■ The data
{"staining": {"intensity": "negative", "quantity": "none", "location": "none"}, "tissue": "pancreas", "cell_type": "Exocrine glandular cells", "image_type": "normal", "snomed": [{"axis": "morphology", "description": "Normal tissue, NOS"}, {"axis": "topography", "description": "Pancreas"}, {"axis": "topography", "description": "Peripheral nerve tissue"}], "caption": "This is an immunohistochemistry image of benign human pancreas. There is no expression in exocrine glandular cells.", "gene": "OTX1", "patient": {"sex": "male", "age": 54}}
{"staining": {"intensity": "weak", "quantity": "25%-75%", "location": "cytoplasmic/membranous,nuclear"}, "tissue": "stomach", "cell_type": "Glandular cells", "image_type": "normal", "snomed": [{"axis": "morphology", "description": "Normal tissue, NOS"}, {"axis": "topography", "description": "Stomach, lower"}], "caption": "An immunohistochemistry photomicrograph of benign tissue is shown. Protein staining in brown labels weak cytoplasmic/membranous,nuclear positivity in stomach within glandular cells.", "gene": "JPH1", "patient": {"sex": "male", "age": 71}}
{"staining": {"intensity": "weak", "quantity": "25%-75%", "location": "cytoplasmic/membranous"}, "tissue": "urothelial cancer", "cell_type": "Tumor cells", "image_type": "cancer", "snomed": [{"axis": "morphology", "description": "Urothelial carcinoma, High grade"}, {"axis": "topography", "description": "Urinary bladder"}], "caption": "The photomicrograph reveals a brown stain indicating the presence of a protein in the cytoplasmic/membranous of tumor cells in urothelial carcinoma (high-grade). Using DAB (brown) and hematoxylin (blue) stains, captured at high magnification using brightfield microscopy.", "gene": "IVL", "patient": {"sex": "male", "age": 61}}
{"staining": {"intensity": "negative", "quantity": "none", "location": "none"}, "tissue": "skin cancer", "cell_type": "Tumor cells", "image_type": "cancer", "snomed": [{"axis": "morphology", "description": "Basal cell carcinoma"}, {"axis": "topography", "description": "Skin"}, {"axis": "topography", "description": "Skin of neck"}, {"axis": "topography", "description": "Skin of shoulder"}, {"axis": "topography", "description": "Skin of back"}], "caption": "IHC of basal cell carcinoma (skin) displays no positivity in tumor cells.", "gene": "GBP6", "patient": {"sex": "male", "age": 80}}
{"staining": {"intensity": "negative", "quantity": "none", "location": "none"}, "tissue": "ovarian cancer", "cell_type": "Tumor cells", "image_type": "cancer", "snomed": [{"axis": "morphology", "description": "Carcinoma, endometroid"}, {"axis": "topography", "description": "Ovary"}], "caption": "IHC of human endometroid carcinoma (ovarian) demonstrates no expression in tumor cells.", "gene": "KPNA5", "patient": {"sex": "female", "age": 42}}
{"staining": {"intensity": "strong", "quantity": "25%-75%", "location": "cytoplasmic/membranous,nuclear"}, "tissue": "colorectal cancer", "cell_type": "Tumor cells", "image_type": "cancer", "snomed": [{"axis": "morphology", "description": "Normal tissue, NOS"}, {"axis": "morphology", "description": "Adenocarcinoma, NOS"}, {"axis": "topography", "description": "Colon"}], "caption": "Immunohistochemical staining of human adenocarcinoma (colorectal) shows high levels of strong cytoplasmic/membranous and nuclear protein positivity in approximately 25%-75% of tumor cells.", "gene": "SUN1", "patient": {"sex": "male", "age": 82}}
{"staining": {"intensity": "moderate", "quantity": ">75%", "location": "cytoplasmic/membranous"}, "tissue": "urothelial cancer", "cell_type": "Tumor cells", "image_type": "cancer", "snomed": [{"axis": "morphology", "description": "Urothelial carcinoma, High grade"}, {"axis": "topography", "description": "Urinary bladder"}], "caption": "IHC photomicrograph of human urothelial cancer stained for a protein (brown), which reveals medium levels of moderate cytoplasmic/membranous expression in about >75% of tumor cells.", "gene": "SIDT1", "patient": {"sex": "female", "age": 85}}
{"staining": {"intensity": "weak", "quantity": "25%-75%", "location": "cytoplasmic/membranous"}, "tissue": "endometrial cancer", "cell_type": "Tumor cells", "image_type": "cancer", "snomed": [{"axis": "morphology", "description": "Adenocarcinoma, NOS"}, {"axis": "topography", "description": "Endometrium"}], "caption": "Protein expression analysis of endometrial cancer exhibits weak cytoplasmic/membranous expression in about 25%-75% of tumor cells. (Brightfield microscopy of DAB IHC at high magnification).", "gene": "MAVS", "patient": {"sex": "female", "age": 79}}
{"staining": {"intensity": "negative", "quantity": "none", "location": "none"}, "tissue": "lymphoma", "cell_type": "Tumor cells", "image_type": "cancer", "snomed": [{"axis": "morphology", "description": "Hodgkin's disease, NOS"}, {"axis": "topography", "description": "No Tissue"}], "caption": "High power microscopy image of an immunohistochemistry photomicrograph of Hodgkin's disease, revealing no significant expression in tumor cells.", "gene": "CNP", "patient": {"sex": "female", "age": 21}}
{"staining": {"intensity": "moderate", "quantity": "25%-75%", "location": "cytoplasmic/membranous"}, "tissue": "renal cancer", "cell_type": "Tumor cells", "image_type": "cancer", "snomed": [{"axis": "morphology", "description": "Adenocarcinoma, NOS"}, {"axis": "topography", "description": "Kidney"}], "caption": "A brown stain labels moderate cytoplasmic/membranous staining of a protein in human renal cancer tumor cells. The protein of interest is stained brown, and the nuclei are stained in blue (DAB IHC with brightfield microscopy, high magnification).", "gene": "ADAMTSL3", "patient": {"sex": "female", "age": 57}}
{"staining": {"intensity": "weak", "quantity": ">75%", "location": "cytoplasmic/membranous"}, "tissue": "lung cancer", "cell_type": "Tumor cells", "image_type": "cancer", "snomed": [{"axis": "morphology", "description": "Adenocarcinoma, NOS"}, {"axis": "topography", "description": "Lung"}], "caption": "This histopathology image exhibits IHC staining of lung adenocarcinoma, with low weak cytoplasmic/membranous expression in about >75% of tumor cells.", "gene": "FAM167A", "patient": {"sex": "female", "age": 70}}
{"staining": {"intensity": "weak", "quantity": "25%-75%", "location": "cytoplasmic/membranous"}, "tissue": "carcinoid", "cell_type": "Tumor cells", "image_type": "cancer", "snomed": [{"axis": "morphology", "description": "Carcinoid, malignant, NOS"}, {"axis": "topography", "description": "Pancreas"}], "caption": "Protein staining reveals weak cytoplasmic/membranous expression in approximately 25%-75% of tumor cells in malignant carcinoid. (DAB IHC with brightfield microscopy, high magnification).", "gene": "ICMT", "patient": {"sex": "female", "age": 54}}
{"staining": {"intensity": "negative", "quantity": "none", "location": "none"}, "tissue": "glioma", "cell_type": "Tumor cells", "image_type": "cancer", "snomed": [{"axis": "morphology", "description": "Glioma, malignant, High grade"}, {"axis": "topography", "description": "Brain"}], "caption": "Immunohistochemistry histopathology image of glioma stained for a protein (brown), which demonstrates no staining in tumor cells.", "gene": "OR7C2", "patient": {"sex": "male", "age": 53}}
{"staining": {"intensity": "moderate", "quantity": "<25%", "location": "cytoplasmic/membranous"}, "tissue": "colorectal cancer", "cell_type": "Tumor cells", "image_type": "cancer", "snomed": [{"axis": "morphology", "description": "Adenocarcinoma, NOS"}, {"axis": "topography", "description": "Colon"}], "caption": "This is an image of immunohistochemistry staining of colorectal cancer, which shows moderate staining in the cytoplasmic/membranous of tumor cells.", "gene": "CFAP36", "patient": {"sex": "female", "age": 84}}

■ What the task asks
Beginning at the line above that contains "staining reveals weak", return each line exactly through the line that contains "histopathology image of", and no others.

■ Solution to the exercise
{"staining": {"intensity": "weak", "quantity": "25%-75%", "location": "cytoplasmic/membranous"}, "tissue": "carcinoid", "cell_type": "Tumor cells", "image_type": "cancer", "snomed": [{"axis": "morphology", "description": "Carcinoid, malignant, NOS"}, {"axis": "topography", "description": "Pancreas"}], "caption": "Protein staining reveals weak cytoplasmic/membranous expression in approximately 25%-75% of tumor cells in malignant carcinoid. (DAB IHC with brightfield microscopy, high magnification).", "gene": "ICMT", "patient": {"sex": "female", "age": 54}}
{"staining": {"intensity": "negative", "quantity": "none", "location": "none"}, "tissue": "glioma", "cell_type": "Tumor cells", "image_type": "cancer", "snomed": [{"axis": "morphology", "description": "Glioma, malignant, High grade"}, {"axis": "topography", "description": "Brain"}], "caption": "Immunohistochemistry histopathology image of glioma stained for a protein (brown), which demonstrates no staining in tumor cells.", "gene": "OR7C2", "patient": {"sex": "male", "age": 53}}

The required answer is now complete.